While in the minority on this point, Justice Perram expressed concerns about the feasibility of enforcing the Pacific National undertaking by means of civil contempt proceedings. For Justice Perram, many of the obligations under Pacific National’s undertaking were such that it was unlikely a conviction could be achieved for contravention of the obligations it imposed on Pacific National when a court must be satisfied beyond reasonable doubt.
The decision represents a significant loss for the ACCC, given that it reverses the first instance findings on the likely anti-competitive effects of the transaction and follows a string of losses in merger cases including, most recently, in relation to the merger of Vodafone and TPG.
The decision has already seen the ACCC renew its calls for reforms to Australian merger laws, with ACCC Chairman Rod Sims indicating that he would “work up some suggestions” for amendments as a result of decision.
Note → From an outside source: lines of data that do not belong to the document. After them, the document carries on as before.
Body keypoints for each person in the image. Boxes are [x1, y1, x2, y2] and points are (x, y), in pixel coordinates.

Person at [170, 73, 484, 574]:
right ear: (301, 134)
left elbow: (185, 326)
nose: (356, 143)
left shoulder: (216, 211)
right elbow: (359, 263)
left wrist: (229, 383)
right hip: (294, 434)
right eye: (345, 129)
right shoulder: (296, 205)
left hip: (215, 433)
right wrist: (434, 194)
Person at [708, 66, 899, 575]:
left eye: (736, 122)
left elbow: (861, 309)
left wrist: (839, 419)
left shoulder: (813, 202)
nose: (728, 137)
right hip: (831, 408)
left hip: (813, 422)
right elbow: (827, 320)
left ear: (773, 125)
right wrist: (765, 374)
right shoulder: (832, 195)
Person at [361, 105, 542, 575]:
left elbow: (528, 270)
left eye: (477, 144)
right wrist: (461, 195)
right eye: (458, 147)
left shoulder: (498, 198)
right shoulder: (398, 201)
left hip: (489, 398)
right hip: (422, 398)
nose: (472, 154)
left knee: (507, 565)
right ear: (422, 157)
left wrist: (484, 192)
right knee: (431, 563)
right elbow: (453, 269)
In recent years, the ACCC has advocated for the onus of proof to be reversed so that, in mergers opposed by the ACCC, there is a rebuttable presumption that the merger is anti-competitive unless the merger parties can provide clear evidence to the contrary. It has also sought additional merger factors to be included under section 50(3) of the CCA, such as whether the acquisition would result in the removal from the market of a potential competitor. Finally, it has canvassed amendments to the ‘substantial lessening of competition test’, for example, to prohibit acquisitions that have the likely effect of ‘materially’ rather than ‘substantially’ lessening competition.
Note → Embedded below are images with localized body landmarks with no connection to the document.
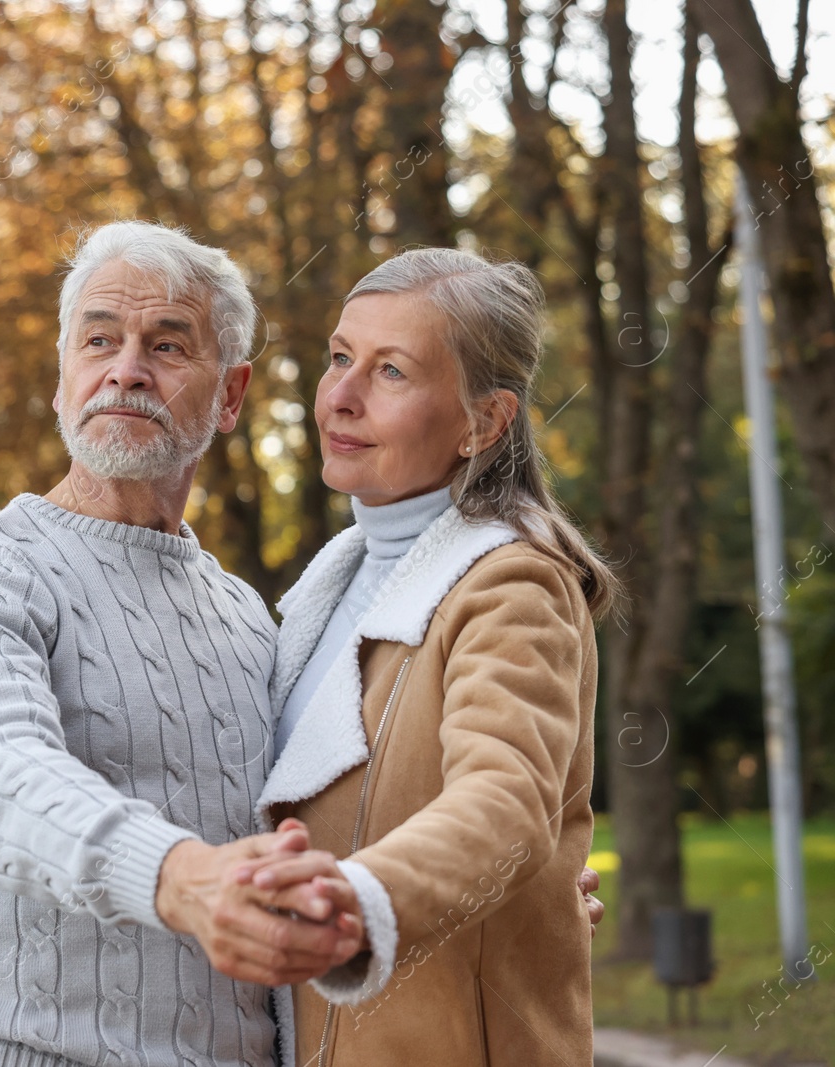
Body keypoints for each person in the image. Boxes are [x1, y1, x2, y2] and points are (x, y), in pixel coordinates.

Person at [0, 221, 363, 1067]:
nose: (126, 368)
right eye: (99, 338)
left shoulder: (251, 619)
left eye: (168, 345)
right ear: (65, 380)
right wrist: (181, 879)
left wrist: (472, 896)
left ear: (231, 395)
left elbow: (311, 826)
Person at [238, 247, 614, 1067]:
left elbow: (507, 803)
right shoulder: (334, 585)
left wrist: (355, 900)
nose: (339, 395)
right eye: (341, 357)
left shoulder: (511, 581)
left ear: (485, 420)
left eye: (391, 371)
However, given that a number of the ACCC’s recent losses can arguably be attributed to the courts simply taking a different view on factual matters, it is not clear these kinds of changes would be likely to materially improve the ACCC’s prospects in future litigation. For example, in the Pacific National decision, the Full Court simply took a different view to the ACCC as to whether the evidence demonstrated a new entry by a supplier of interstate intermodal rail freight services was likely in the medium term. Similarly, in the Vodafone/TPG decision, the Federal Court did not accept the ACCC’s argument that TPG would roll out its own mobile network if the merger did not proceed.
The ACCC has historically been reluctant to accept behavioural undertakings from merger parties. This has been in part because ongoing monitoring of compliance with non-discrimination obligations or ring fencing arrangements is inherently challenging. In the limited circumstances where it has accepted them, the ACCC often insists on relatively intrusive mechanisms to monitor and audit compliance.
The decision clarifies that there may be an avenue for potentially avoiding these objections by substituting ACCC oversight of behavioural undertakings for that of a court (if an undertaking proves necessary at all). In certain circumstances, this may give merger parties more leverage in negotiations with the ACCC on the form of any undertaking it requires. However, its strategic benefit is likely limited to circumstances where the merger parties are genuinely willing to litigate.
 This issue was not fully resolved in Australian Competition and Consumer Commission v Metcash Trading Ltd  FCAFC 151.